The field is being narrowed as Newton County Collector Jim Otey prepares for the annual tax sale next week.

Otey explained that all county collectors are charged by the state to offer the county’s tax liens for auction when the payment of taxes on properties falls behind.

On the fourth Monday in August each year, Otey said the liens on properties that are at least two-years behind are offered to bidders. However, he said Newton County allows property owners to carry one year of delinquency.

“So in most cases, where they are two years behind, we require them to pay the earliest of the two years, and allow them to carry one year of delinquency,” he said. “I always advise them that they are financially ahead if they can come up with the money to get caught up, but in most cases we understand that they probably can’t because of the position they are in.”

Otey said sometimes taxes are owed for multiple years, and those must be paid up so that a maximum of one year of taxes remains due to prevent the lien from being offered in the auction.

“That’s not uncommon either,” he noted. “There may be properties that have three or four years of taxes due, and in those cases we would require them to pay three of the four years, and carry the one year.”

Otey said he is ordered to start the sale at 10 a.m. on the fourth Monday of August, which is the 25th this year.
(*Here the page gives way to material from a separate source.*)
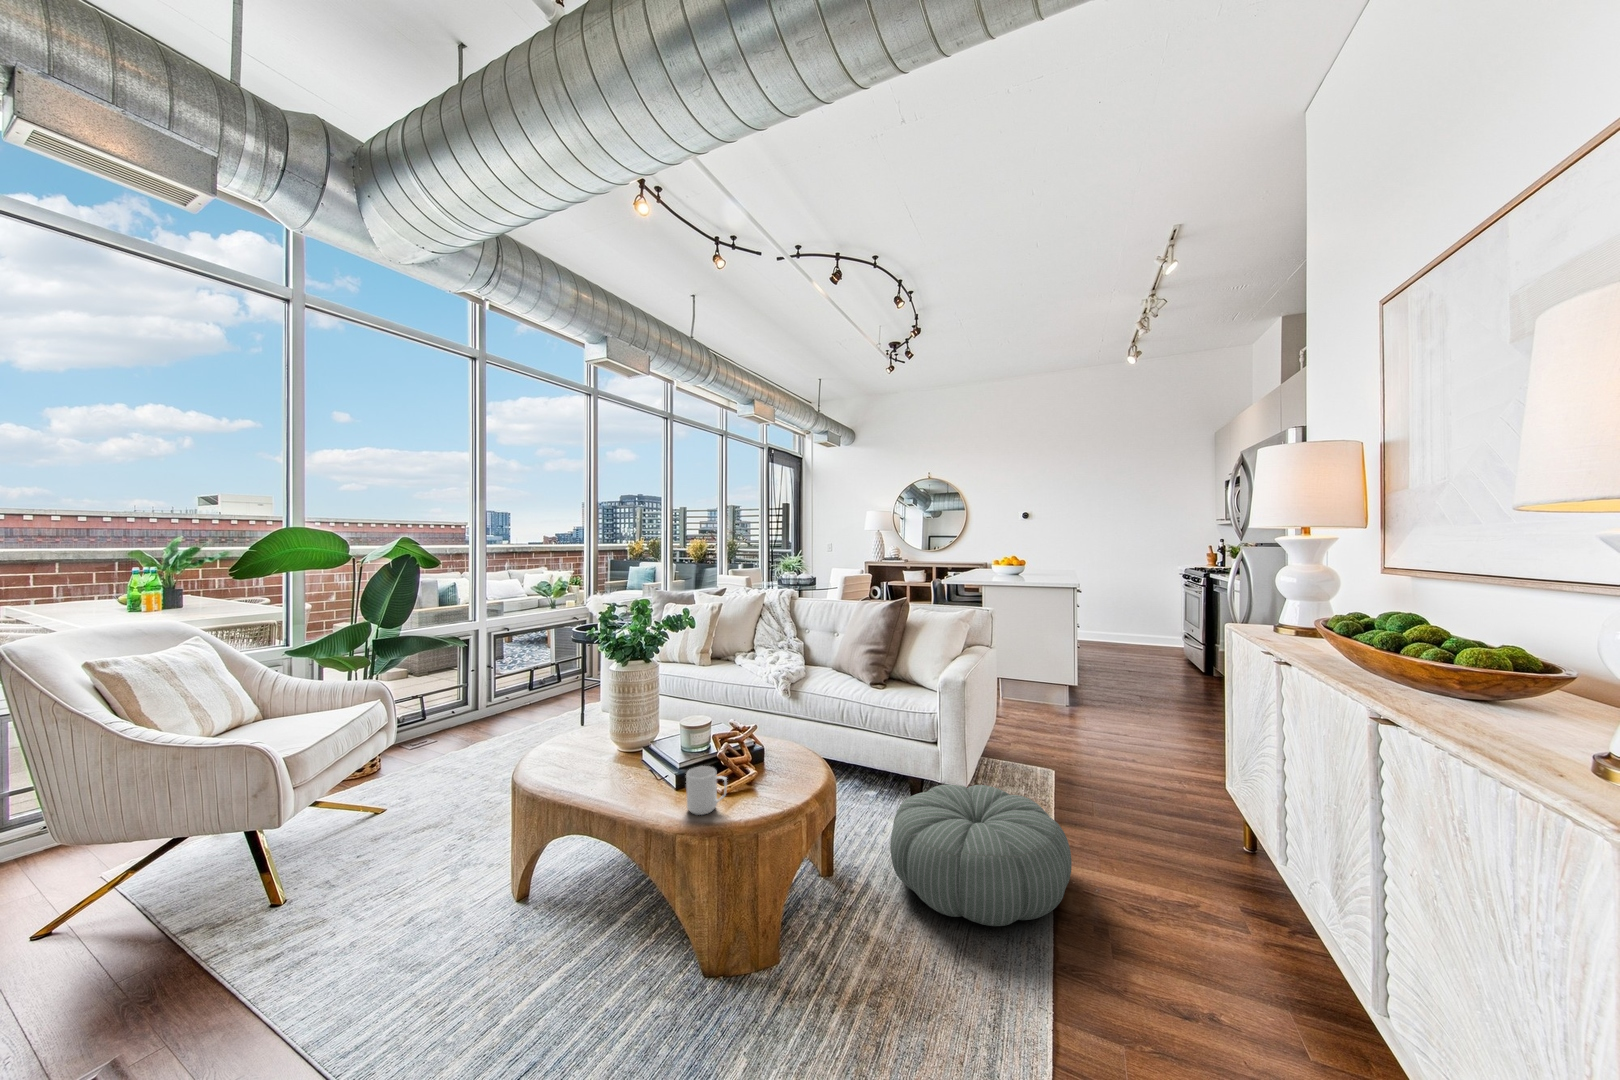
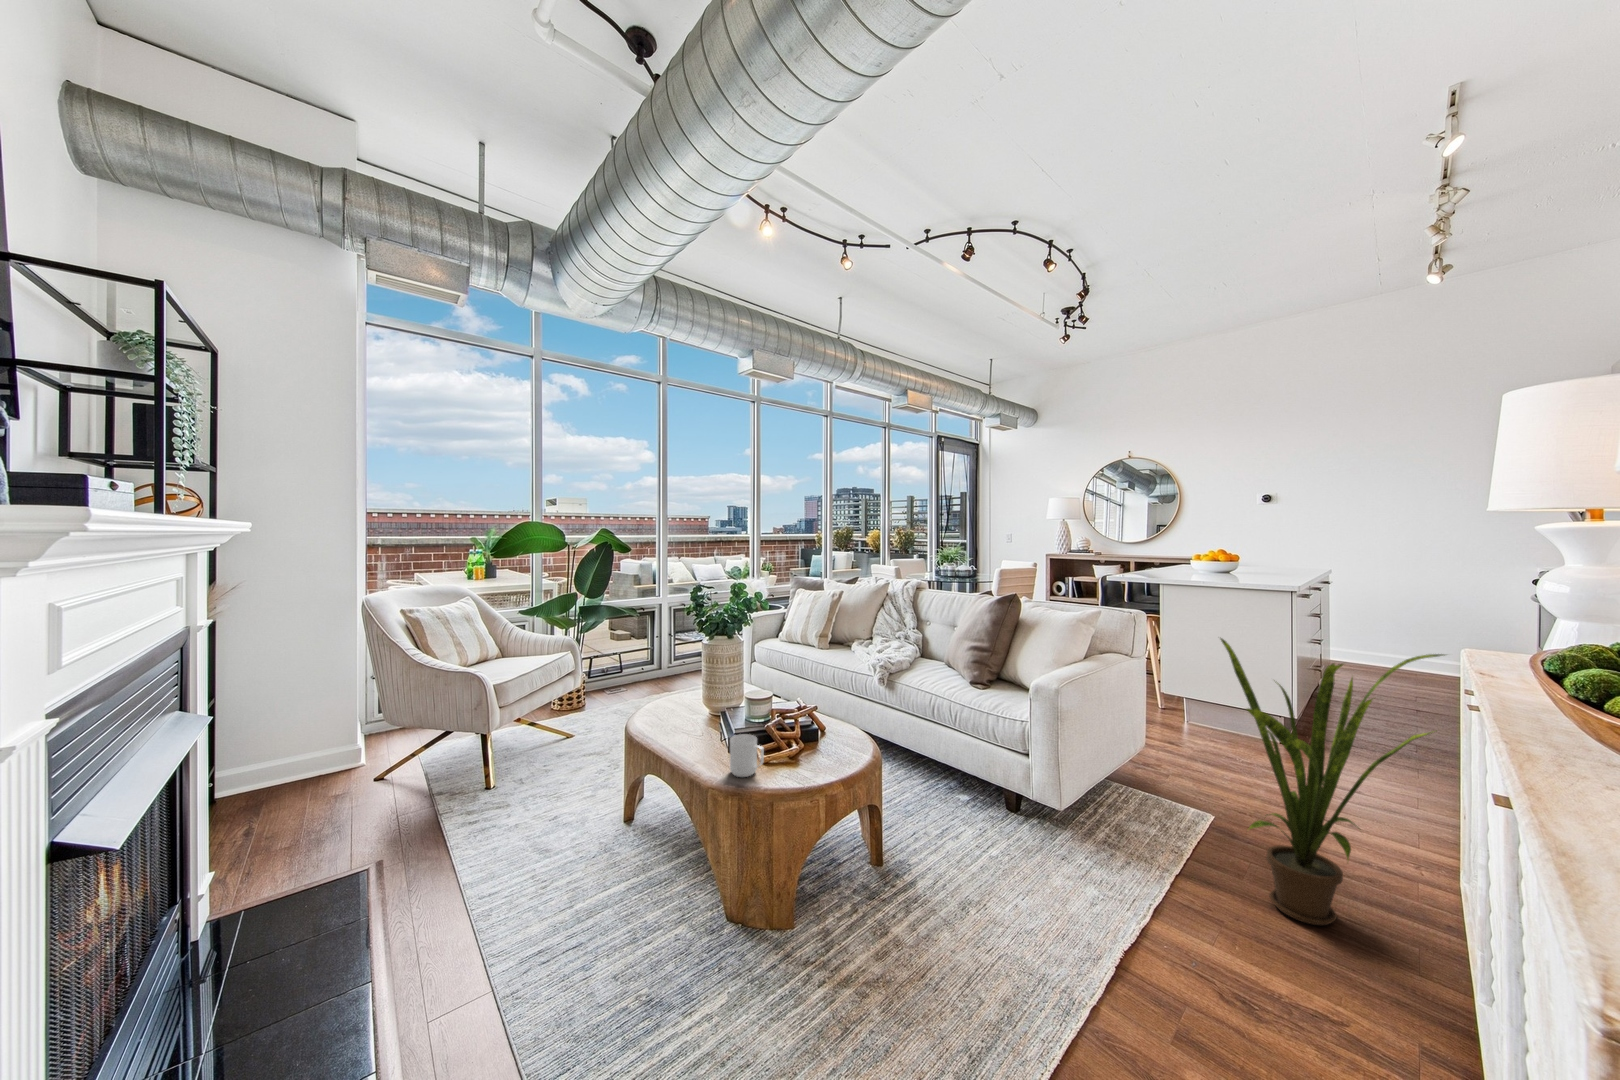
house plant: none [1086,617,1235,837] -> present [1221,638,1445,925]
pouf: present [890,785,1072,926] -> none [939,801,1148,968]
He maintained that delinquent taxes may be paid up to that point to prevent their offering in the sale, but once the sale begins, the payment of taxes is cut off.

Otey said bidders are offered the county’s lien on the property.

“But with that comes the possibility that one calendar year from the day of the sale – an individual, if he or she has done what they are supposed to do, and no one has come back to reclaim the property – that they can actually acquire a deed to the property,” he said.

He said successful bidders are basically buying interest in the property with the possible culmination of that interest in one year. If the property owner was to catch up on their taxes within that year, they would reclaim their property, and Otey said the buyer would be refunded their money, plus interest.

He said the annual tax sale attracts a mix of people.

“Some are there truly trying to acquire property for a variety of different reasons,” he said. “Some are looking for rentals, some look for land to hunt on, some of them look for vacant land they can build on, but we also have a subset of people who are here trying to pick properties that they believe will be redeemed or reclaimed because they are there to make money on their money. They have no intent or desire to own the property, they would prefer not to.”

He explained that there are ways to determine if a property has liens against it and the likelihood of it being reclaimed, and noted that a mortgage company would want to protect their interest in their loan and investment.

“So they’re looking for those types of points that would indicate that there’s a high probability that it will be redeemed,” Otey said.

He stated that most properties are redeemed eventually. Otey said the process began by making notification that more than 800 county properties were delinquent in their taxes, and that number had been trimmed to 209 by late last week. He said last year’s sale was the largest in his tenure, when about 64 properties were offered.

“Over my 12 years here, about 50 percent will sell at the action,” Otey said. “And of the 50 percent that sell at the auction, maybe 10 or 20 percent get to a deed, at the most.”

The county collector’s office is open Monday through Friday from 8:30 a.m. to 5 p.m. Otey said payment of delinquent taxes may be made by certified funds, cashier’s check, credit cards, or cash. No personal checks are allowed for the earliest years, but he said a check may be used to pay the most recent year of delinquency.